Presumably, as a consequence of this the telomere lengths of ALT cells are
very heterogeneous and on average long. This can be detected by terminal
restriction fragment (TRF) Southern analysis, which has been used
previously as the definitive test for ALT activity. However, TRF analysis
requires intact genomic DNA and is unsuitable for tumour specimens which
are commonly archived by paraffin embedding. Another hallmark of ALT is
ALT-associated PML bodies (APBs) which are the subset of PML bodies that
contain telomeric DNA. Work done in this study to consolidate APBs as a
hallmark of ALT, combined with published data, showed 29/31 ALT[+], 3/31
telomerase[+] and 0/10 mortal cell lines/strains are APB[+]. The three
APB[+]/telomerase[+] cell lines identified here had an order of magnitude
lower frequency of APB[+] nuclei than the ALT[+] cell lines. APBs may be
functionally linked to the ALT mechanism and contain the recombination
proteins that are thought to be involved in the ALT mechanism. This study,
in collaboration with Dr W-Q Jiang, strengthened this functional link by
demonstrating that loss of ALT activity (as determined by TRF analysis)

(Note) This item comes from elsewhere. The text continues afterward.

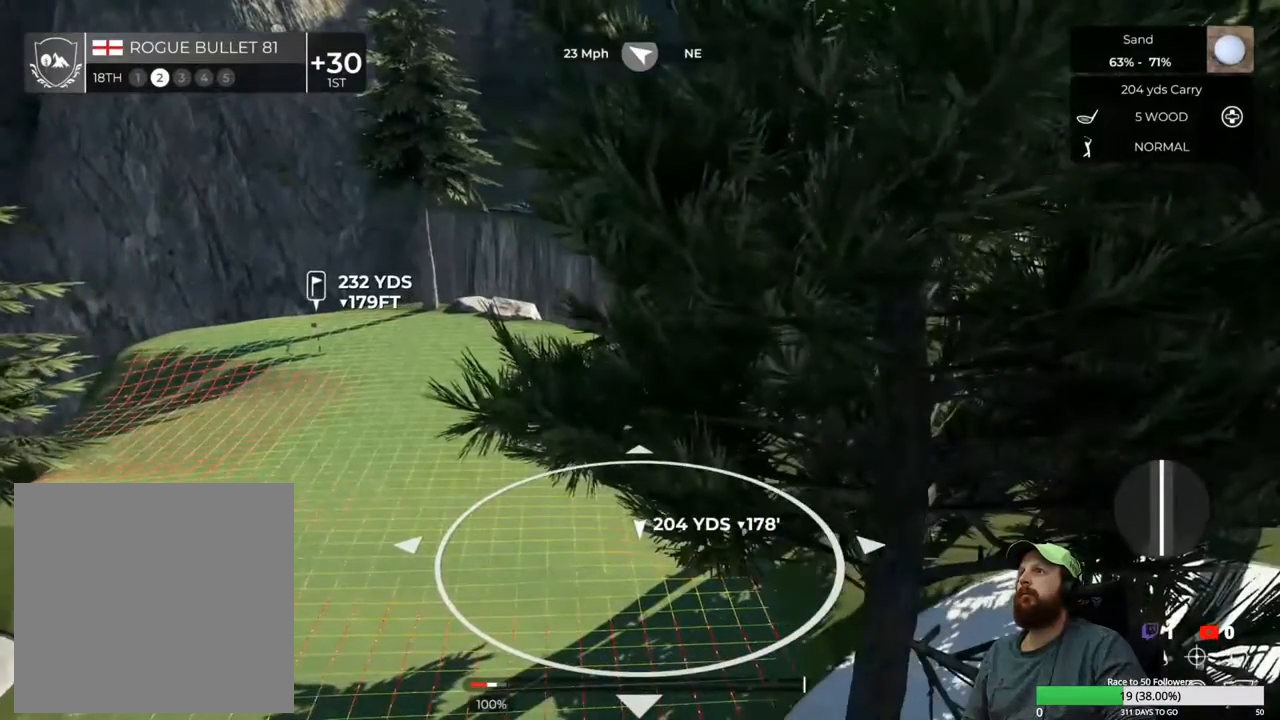
{"buttons": ["L1"], "left_stick": "center", "right_stick": "down", "events": [[150, "right_stick", "down"]]}
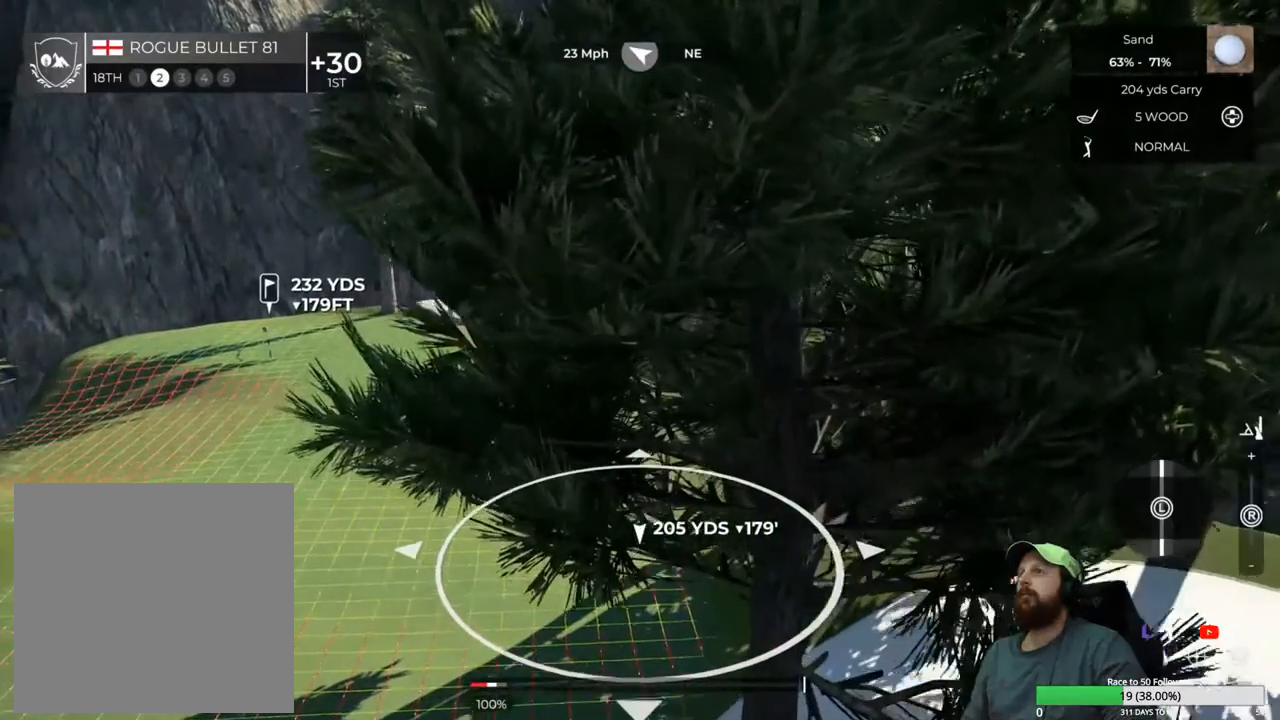
{"buttons": ["L1"], "left_stick": "down", "right_stick": "center", "events": [[83, "left_stick", "down"], [233, "right_stick", "center"]]}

coincided with the disruption of APBs. The detection of APBs was developed
into a robust assay for ALT in archived tumour specimens using a technique
of combined immunofluorescence and telomere fluorescence in situ
hybridisation. It was demonstrated that the APB assay concurred exactly
with the standard assay for ALT (TRF analysis) in 60 tumours for which TRF
analysis gave unequivocal results. The APB assay may be a more appropriate
technique in the case of tumour specimen heterogeneity, which may explain
why the APB assay was able to give definitive results when TRF analysis
was equivocal. We demonstrated that intratumoral heterogeneity for ALT
does exist and this could explain why about 3% of tumours in this study
were APB[+] but with more than a ten-fold reduction in the frequency of
APB[+] nuclei. This study also made the novel discovery of single stranded
C-rich telomeric DNA inside APBs which potentially could be used to make
the APB assay more suitable for routine pathology laboratory use. The APB
assay was used to show that ALT is a significant concern for oncology. ALT
was utilised in approximately one quarter of glioblastoma multiforme
(GBM), one third of soft tissue sarcomas (STS) including three quarters of
malignant fibrous histiocytomas (MFH), half of osteosarcomas and one tenth
of non-small cell lung carcinomas (NSCLC). Furthermore, the patients with
these ALT[+] tumours had poor survival; median survivals were 2 years for
ALT[+] GBM, 4 years for ALT[+] STS including 3.5 years for ALT[+] MFH and
5 years for ALT[+] osteosarcoma. ALT[+] STS and osteosarcomas were also
just as aggressive as their ALT[-] counterparts in terms of grade and
patient outcome. ALT status was not found to be associated with response
to chemotherapy in osteosarcomas or survival in STS. ALT was however, less
prevalent in metastatic STS. The APB assay was a prognostic indicator for
GBM and was correlated with three fold increased median survival in GBM
(although this survival was still poor). ALT was more common in lower
grade astrocytomas (88% ALT[+]) than GBM (24% ALT[+]) and ALT[+] GBM had
an identical median age at diagnosis to that reported for secondary GBM.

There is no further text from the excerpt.